9.   Words and Maps

This chapter covers global properties of words (N-letter strings from an M-letter alphabet), which are well-studied in classical combinatorics (because they model sequences of independent Bernoulli trials) and in classical applied algorithmics (because they model input sequences for hashing algorithms). The chapter also covers random maps (N-letter words from an N-letter alphabet) and discusses relationships with trees and permutations.

9.1 Hashing with Separate Chaining

9.2 Basic Properties of Words

9.3 Birthday Paradox and Coupon Collector Problem

9.4 Occupancy Restrictions and Extremal Parameters

9.5 Occupancy Distributions

9.6 Open Addressing Hashing

9.7 Maps

9.8 Integer Factorization and Maps

Selected Exercises


For $M=365$, how many people are needed to be 99% sure that two have the same birthday?


Give a plot (for $M=365$) of the probability that three people have the same birthday.


For $M=365$, how many people are needed to be 50% sure that three have the same birthday? Four?


What is the probability that one urn will get all the balls when 100 balls are randomly distributed among 100 urns?


What is the probability that each urn will get one ball when 100 balls are randomly distributed among 100 urns?


Find $[z^n]e^{\alpha C(z)}$ where $C(z)$ is the Cayley function (see the discussion at the end of Section 6.14 and in Section 9.7 in this chapter).5


(``Abel's binomial theorem.'') Use the result of the previous exercise and the identity $e^{(\alpha+\beta)C(z)}=e^{\alpha C(z)}e^{\beta C(z)}$ to prove that $$(\alpha+\beta)(n+\alpha+\beta)^{n-1} =\alpha\beta\sum_k{n\choose k}(k+\alpha)^{k-1}(n-k+\beta)^{n-k-1}.$$


A mapping with no repeated integers is a permutation. Give an efficient algorithm for determining whether a mapping is a tree.

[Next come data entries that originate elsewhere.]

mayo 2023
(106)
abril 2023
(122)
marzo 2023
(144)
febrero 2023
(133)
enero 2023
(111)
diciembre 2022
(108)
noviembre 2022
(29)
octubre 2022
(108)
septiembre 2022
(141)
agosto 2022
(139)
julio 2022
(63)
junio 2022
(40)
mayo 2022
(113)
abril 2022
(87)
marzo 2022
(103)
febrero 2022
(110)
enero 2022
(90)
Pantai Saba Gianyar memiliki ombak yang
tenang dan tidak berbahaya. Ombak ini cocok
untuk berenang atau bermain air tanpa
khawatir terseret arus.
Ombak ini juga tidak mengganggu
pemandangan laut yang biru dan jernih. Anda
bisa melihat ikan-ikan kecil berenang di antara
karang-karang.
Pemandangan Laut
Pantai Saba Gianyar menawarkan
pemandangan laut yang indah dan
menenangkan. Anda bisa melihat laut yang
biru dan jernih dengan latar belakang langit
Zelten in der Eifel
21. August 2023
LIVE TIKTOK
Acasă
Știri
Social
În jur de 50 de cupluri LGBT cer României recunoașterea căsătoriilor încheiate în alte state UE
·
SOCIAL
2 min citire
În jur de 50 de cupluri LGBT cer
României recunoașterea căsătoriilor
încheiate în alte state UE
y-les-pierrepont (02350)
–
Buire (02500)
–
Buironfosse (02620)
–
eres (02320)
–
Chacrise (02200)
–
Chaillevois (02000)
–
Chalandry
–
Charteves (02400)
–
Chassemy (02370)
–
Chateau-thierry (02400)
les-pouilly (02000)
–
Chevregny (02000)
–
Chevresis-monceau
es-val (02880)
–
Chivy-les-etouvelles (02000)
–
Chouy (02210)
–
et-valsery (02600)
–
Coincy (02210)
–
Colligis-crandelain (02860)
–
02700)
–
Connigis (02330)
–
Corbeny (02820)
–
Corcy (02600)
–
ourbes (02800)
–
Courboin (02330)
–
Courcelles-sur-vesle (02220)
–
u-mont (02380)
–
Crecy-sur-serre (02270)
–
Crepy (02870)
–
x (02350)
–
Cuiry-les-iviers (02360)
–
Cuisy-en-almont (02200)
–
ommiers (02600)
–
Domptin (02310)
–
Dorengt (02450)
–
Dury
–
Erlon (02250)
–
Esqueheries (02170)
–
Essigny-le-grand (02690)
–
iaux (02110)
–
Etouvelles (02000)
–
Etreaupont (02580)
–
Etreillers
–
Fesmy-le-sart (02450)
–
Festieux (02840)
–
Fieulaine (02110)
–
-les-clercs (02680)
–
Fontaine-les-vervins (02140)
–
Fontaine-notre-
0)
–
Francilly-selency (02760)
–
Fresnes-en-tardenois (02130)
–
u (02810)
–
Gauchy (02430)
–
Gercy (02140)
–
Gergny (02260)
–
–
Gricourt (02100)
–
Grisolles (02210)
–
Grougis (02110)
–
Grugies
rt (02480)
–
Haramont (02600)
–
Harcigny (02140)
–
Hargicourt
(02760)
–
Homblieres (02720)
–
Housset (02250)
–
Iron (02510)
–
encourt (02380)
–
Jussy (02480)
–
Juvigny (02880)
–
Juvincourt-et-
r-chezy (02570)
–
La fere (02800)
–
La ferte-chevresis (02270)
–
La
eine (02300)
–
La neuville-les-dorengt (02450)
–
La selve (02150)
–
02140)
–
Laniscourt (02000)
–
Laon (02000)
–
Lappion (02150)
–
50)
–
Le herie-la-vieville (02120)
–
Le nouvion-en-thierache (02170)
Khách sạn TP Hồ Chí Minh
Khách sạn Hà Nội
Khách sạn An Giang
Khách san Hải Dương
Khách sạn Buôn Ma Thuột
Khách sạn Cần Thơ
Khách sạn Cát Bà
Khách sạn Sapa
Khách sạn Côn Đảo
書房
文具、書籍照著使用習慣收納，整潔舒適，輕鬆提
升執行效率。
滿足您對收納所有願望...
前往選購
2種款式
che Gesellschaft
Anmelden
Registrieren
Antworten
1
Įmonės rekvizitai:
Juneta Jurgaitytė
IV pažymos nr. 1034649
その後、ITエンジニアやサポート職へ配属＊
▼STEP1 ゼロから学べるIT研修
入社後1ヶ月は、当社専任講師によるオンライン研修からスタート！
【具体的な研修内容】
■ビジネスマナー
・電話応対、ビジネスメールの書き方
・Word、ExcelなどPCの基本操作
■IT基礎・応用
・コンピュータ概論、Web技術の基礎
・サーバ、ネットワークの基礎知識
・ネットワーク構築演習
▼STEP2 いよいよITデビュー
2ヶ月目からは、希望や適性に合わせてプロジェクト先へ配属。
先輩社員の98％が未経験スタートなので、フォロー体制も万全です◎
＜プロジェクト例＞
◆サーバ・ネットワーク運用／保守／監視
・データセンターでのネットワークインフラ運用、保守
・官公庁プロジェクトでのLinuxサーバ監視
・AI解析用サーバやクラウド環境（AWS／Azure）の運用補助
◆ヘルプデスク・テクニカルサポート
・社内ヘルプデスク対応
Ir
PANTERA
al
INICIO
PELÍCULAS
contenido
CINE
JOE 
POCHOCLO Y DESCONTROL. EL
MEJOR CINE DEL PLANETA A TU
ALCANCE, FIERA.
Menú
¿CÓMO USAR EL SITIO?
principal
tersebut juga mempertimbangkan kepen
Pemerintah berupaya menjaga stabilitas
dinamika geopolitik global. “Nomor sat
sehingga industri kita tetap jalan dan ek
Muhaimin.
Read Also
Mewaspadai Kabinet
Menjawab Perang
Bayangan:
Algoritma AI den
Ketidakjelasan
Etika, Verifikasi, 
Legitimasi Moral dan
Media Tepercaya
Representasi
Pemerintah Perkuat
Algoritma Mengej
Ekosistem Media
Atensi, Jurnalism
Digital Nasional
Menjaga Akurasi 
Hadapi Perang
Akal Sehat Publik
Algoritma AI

Describe the graph structure of partial mappings, where the image of a point may be undefined. Set up the corresponding EGF equations and check that the number of partial mappings of size $N$ is $(N+1)^N$.


Generate 100 random maps of size 100, 1000, and 10000 and empirically verify that about 48% of the nodes are in the largest tree, that about 76% of the nodes are in the largest cycle, and that, in a random map of size $N$, the number of nodes in the longest tail, cycle, and rho-path are about $1.74\sqrt{N}$, $.78\sqrt{N}$, and $2.41\sqrt{N}$, respectively.


Use Floyd's method to test the random number generator on your machine for short cycles.


Show that the probability that a random mapping of size N has no singleton cycles is $\sim 1/e$, the same as for permutations (!).

Review Questions


Give the EGF for random mappings with no singleton cycles. Express your answer as a function of the Cayley function $C(z) = e^{C(z)}$.


This problem involves enumerating the mappings where every character appears exactly twice or not at all. Such mappings must be of even length. There are 2 such mappings of length 2 (11 and 22) and 36 of them of length 4. By a direct combinatorial argument, it is not difficult to derive the explicit form $$C_{2n} = {2n\choose n}{(2n)!\over 2^n}.$$ Give an explicit formula for the EGF $$C(z) = \sum_{n\ge0}{C_{2n}\over(2n)!}z^{2n}$$ and an asymptotic estimate (~-approximation) of $C_{2n}$. Extra credit: Give a full derivation via analytic combinatorics.


Give a ~approximation for the proportion of mappings of elements that have more than one connected component.